▸ **DIRECTIONS**
Can you output, word for word, the passage of the amitraz abstract below, starting with "Javier Del Pino received" and going on through "University of Madrid."?

Amitraz alterations in estradiol content in CNS of male rats | 55662
Journal of Clinical Toxicology

Journal of Clinical Toxicology
Open Access

ISSN: 2161-0495

+44 7868 792050

Amitraz alterations in estradiol content in CNS of male rats

9th Euro-Global Summit on Toxicology and Applied Pharmacology

June 22-24, 2017 Paris, France

Javier Del Pino, Matilde Ruiz, Paula Moyano, Maria Jesus Diaz, Gloria Gomez, Maria Jose Anadon, Margarita Lobo, Jose Manuel Garcia, Maria Teresa Frejo and Jimena Garcia

Complutense University, Spain
Alfonso X University, Spain

Posters & Accepted Abstracts: J Clin Toxicol

Abstract :

Amitraz is a formamidine insecticide/acaricide that alters different neurotransmitters levels, among other neurotoxic effects. Oral amitraz exposure (20, 50 and 80 mg/kg bw, 5 days) has been reported to increase serotonin (5-HT), norepinephrine (NE) and dopamine (DA) content and to decrease their metabolites and turnover rates in the male rat brain, particularly in the striatum, prefrontal cortex, and hippocampus. However, the mechanisms by which these alterations are produced are not completely understood. One possibility is that amitraz monoamine oxidase (MAO) inhibition could mediate these effects. Alternatively, it alters serum concentrations of sex steroids that regulate the enzymes responsible for these neurotransmitters synthesis and metabolism. Thus, alterations in sex steroids in the brain could also mediate the observed effects. To test whether amitraz alter sex hormones in the brain, we treated male rats with 20, 50 and 80 mg/kg bw for 5 days and then isolated tissue from striatum, prefrontal cortex, and hippocampus. We then measured plasma and tissue levels of estradiol (E2) and testosterone (T) in these regions. Our results show that amitraz treatment did not alter the content of E2 in plasma and T in the brain regions studied. However, amitraz induced a dose-dependent increase in T content in plasma and E2 content in the regions of prefrontal cortex, striatum and hippocampus from highest to lowest in this order. Our present results provide new understanding of the mechanisms contributing to the harmful effects of amitraz.

Biography :

Javier Del Pino received his PharmD degree from the University Complutense University of Madrid in 2004. He has two Master degrees. He specialized in Neurotoxicology and Neurodevelopmental Toxicology and received his PhD in Toxicology in the year 2009. In 2010, he worked at the Institute of Health Carlos III in the National Center of Environmental Health. From 2010 to 2012, he was an Associated Researcher at University of Massachusetts (UMASS) working in Sandra Petersen’s Lab at a National Institute of Health (NIH) project on developmental effects of TCDD endocrine disruptor on sexual differentiation. In 2016, he became an Associated Professor of Toxicology at the Complutense University of Madrid.

▸ **SUPPLIED ENTRIES**
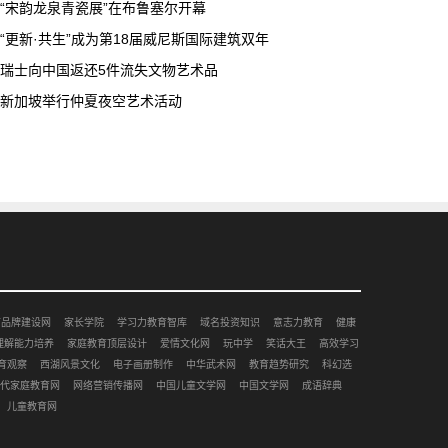
“宋韵龙泉青瓷展”在布鲁塞尔开幕
“更新·共生”成为第18届威尼斯国际建筑双年
瑞士向中国返还5件流失文物艺术品
新加坡举行仲夏夜空艺术活动
市品牌建设网
家长学院
学习力教育智库
域名投资知识
意志力教育
健康
理解能力培养
家庭教育顶层设计
爱情文化网
玩中学
笑话大王
高效学习
育观察
西湖风景文化
电子画册制作
中华武术网
教育趋势研究
科幻选
代家庭教育网
网络营销传播网
中国儿童文学网
中国文学网
成语辞典
儿童教育网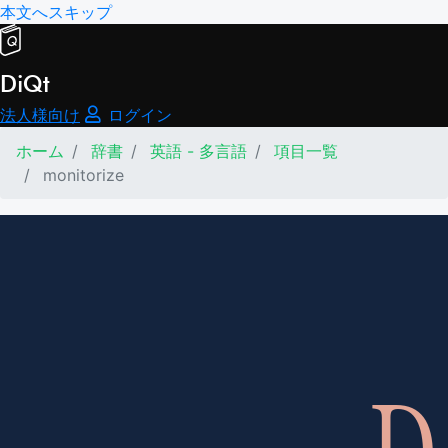
本文へスキップ
DiQt
法人様向け
ログイン
ホーム
辞書
英語 - 多言語
項目一覧
monitorize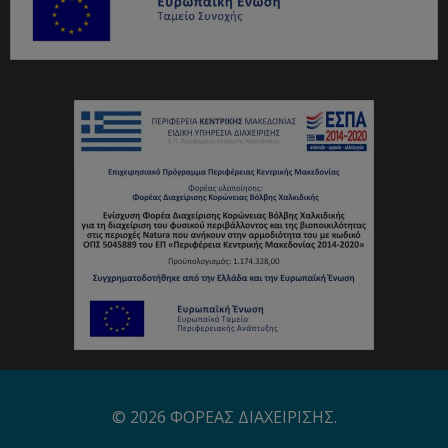
© 2026 ΦΟΡΕΑΣ ΔΙΑΧΕΙΡΙΣΗΣ.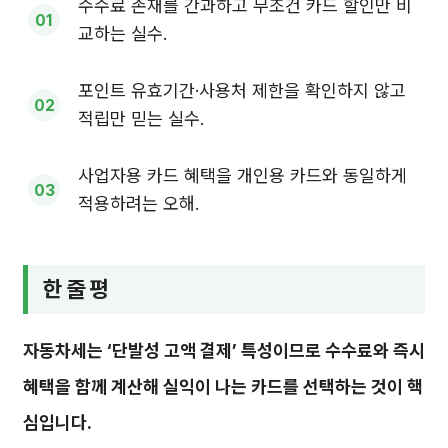
수수료 존재를 간과하고 무조건 카드 할인만 비
교하는 실수.
포인트 유효기간·사용처 제한을 확인하지 않고
적립만 믿는 실수.
사업자용 카드 혜택을 개인용 카드와 동일하게
적용하려는 오해.
한 줄 평
자동차세는 ‘단발성 고액 결제’ 특성이므로 수수료와 즉시
혜택을 함께 계산해 실익이 나는 카드를 선택하는 것이 핵
심입니다.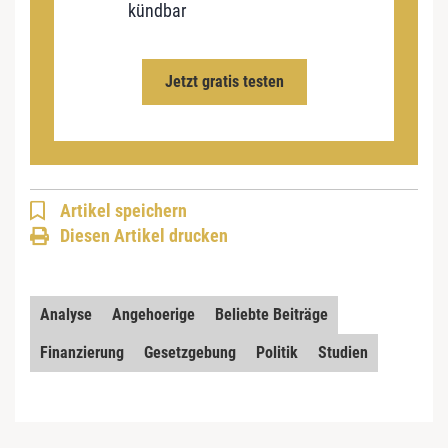
kündbar
Jetzt gratis testen
Artikel speichern
Diesen Artikel drucken
Analyse
Angehoerige
Beliebte Beiträge
Finanzierung
Gesetzgebung
Politik
Studien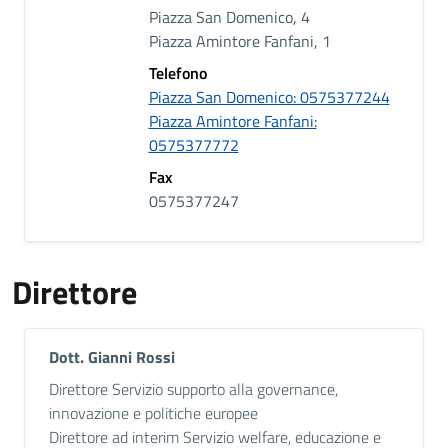
Piazza San Domenico, 4
Piazza Amintore Fanfani, 1
Telefono
Piazza San Domenico: 0575377244
Piazza Amintore Fanfani:
0575377772
Fax
0575377247
Direttore
Dott. Gianni Rossi
Descrizione breve
Direttore Servizio supporto alla governance,
innovazione e politiche europee
Direttore ad interim Servizio welfare, educazione e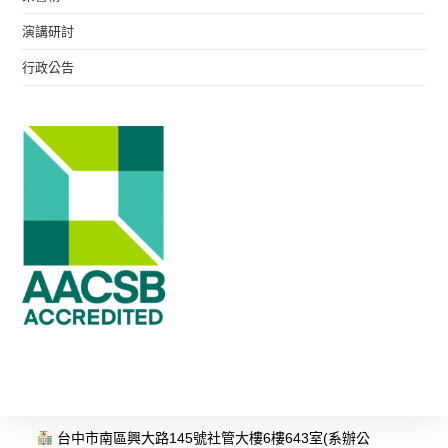
演講研討
行政公告
台中市南區興大路145號社管大樓6樓643室(系辦公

▸ **YOUR SOLUTION**
Javier Del Pino received his PharmD degree from the University Complutense University of Madrid in 2004. He has two Master degrees. He specialized in Neurotoxicology and Neurodevelopmental Toxicology and received his PhD in Toxicology in the year 2009. In 2010, he worked at the Institute of Health Carlos III in the National Center of Environmental Health. From 2010 to 2012, he was an Associated Researcher at University of Massachusetts (UMASS) working in Sandra Petersen’s Lab at a National Institute of Health (NIH) project on developmental effects of TCDD endocrine disruptor on sexual differentiation. In 2016, he became an Associated Professor of Toxicology at the Complutense University of Madrid.